> [REQUIRED ACTION] Please find all lines in the data that hold the string "pinky" and copy them.

----------

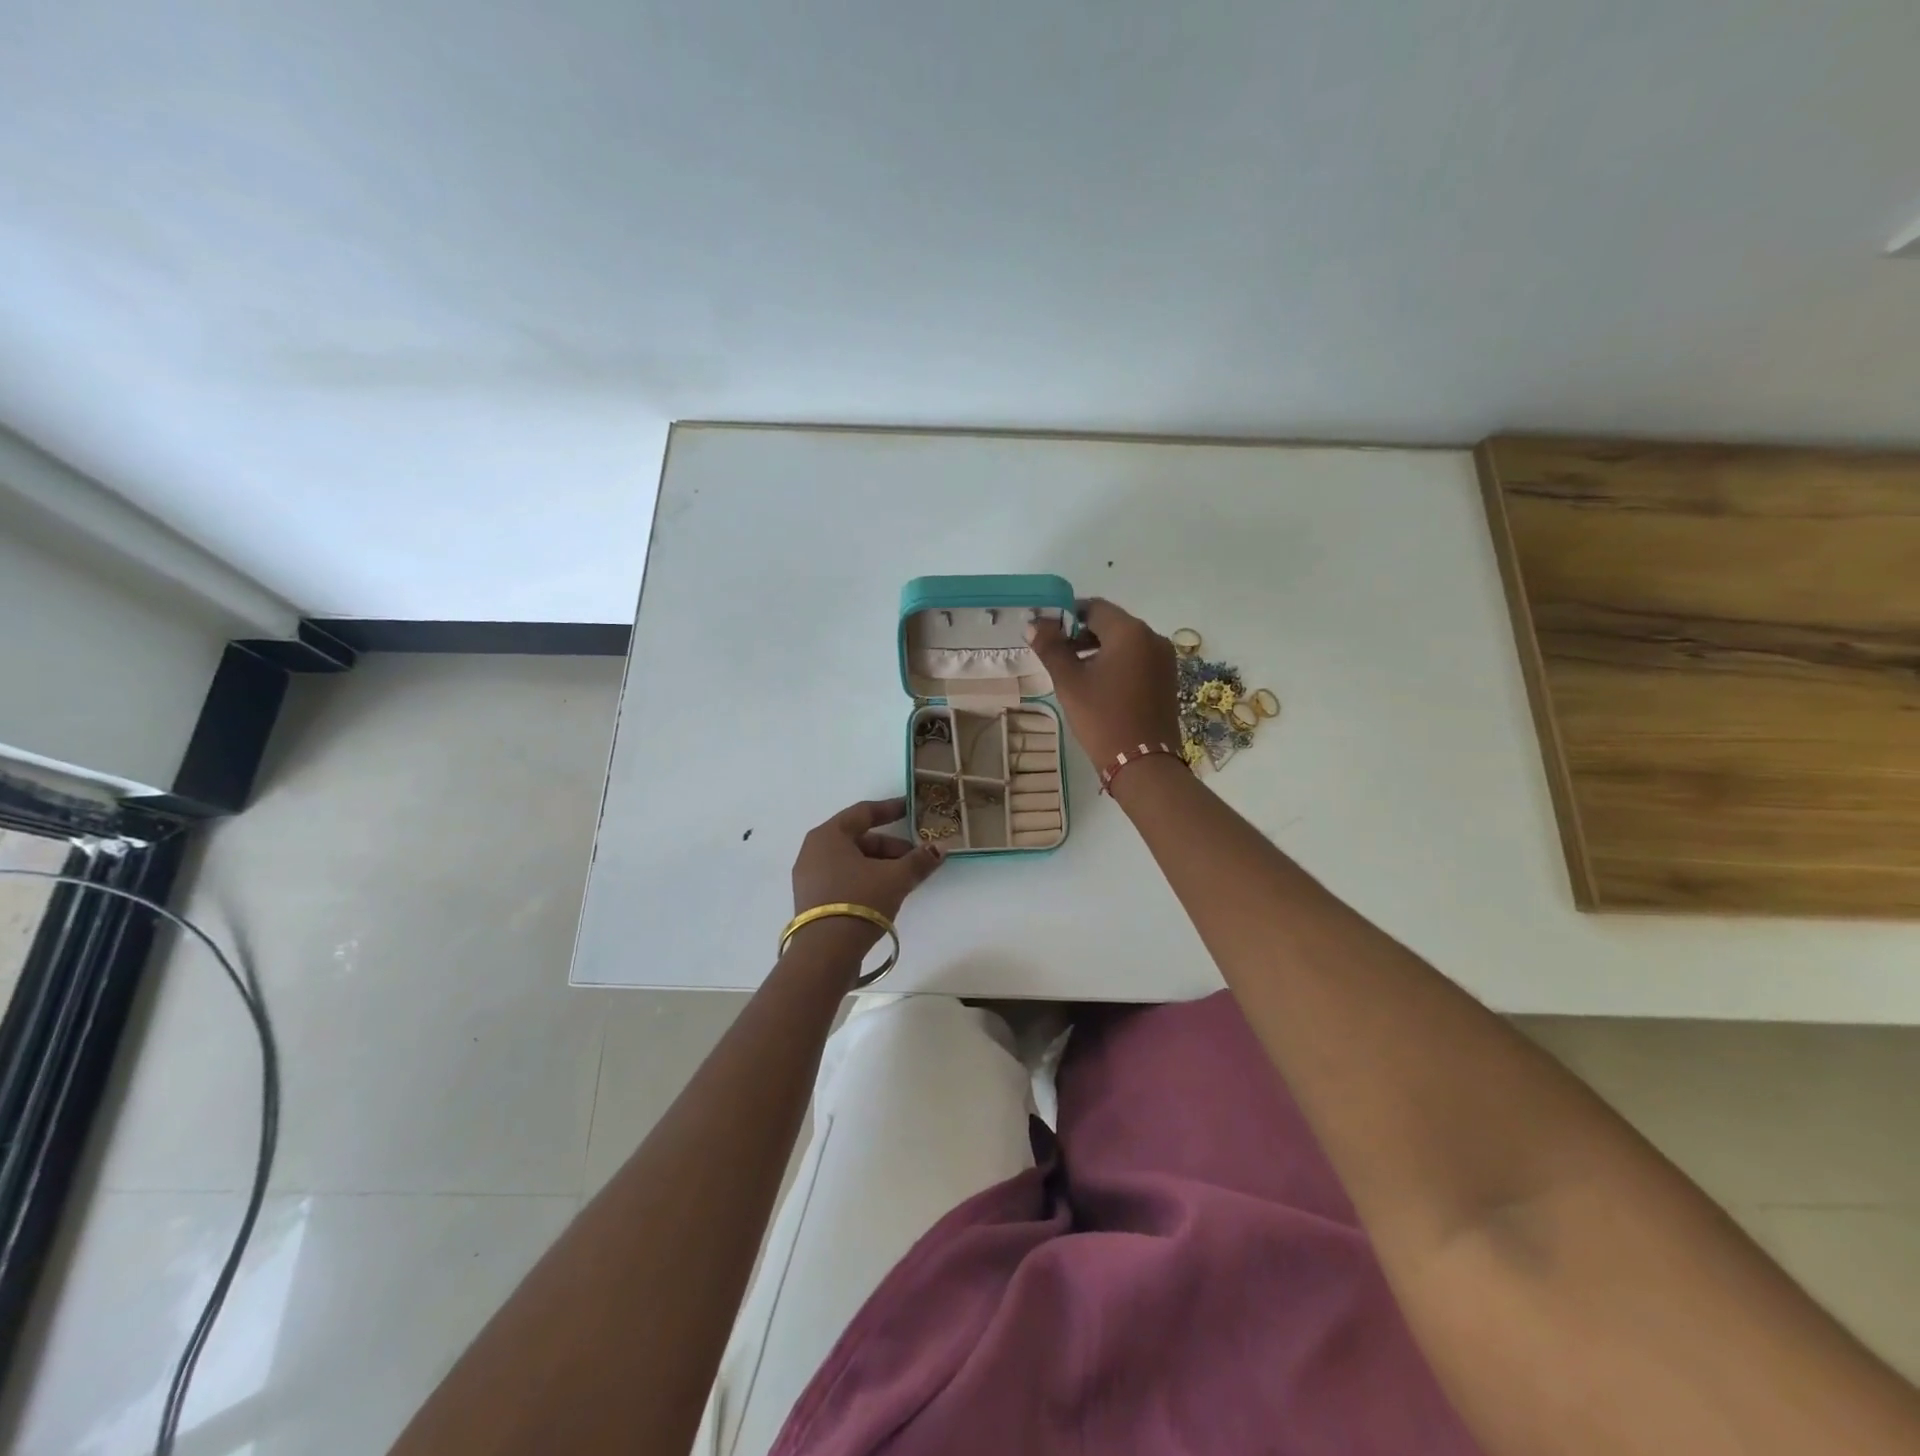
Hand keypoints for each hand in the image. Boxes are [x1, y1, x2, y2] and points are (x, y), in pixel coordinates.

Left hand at [790, 798, 944, 950]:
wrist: (825, 953)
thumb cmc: (860, 901)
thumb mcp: (896, 878)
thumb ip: (919, 860)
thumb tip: (940, 848)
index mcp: (829, 835)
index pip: (864, 812)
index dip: (890, 809)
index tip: (911, 808)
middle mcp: (814, 850)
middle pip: (858, 839)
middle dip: (891, 847)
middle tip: (916, 858)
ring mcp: (809, 877)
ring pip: (851, 861)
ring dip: (880, 865)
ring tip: (904, 879)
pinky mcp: (812, 900)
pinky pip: (843, 878)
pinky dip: (865, 879)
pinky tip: (885, 894)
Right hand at [1027, 598, 1181, 770]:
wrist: (1143, 763)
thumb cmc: (1102, 717)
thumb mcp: (1069, 682)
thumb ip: (1051, 648)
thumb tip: (1034, 625)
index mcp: (1129, 631)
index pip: (1094, 607)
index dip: (1067, 615)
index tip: (1047, 632)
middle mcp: (1152, 637)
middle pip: (1111, 623)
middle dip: (1081, 633)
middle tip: (1056, 653)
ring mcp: (1164, 659)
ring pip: (1125, 642)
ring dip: (1098, 648)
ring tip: (1074, 671)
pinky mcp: (1167, 678)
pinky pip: (1137, 658)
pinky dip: (1116, 662)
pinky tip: (1099, 684)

----------

> [SOLUTION]
pinky mcp: (812, 900)
pinky pip: (843, 878)
pinky dip: (865, 879)
pinky tip: (885, 894)
pinky mcp: (1167, 678)
pinky pip: (1137, 658)
pinky dip: (1116, 662)
pinky tip: (1099, 684)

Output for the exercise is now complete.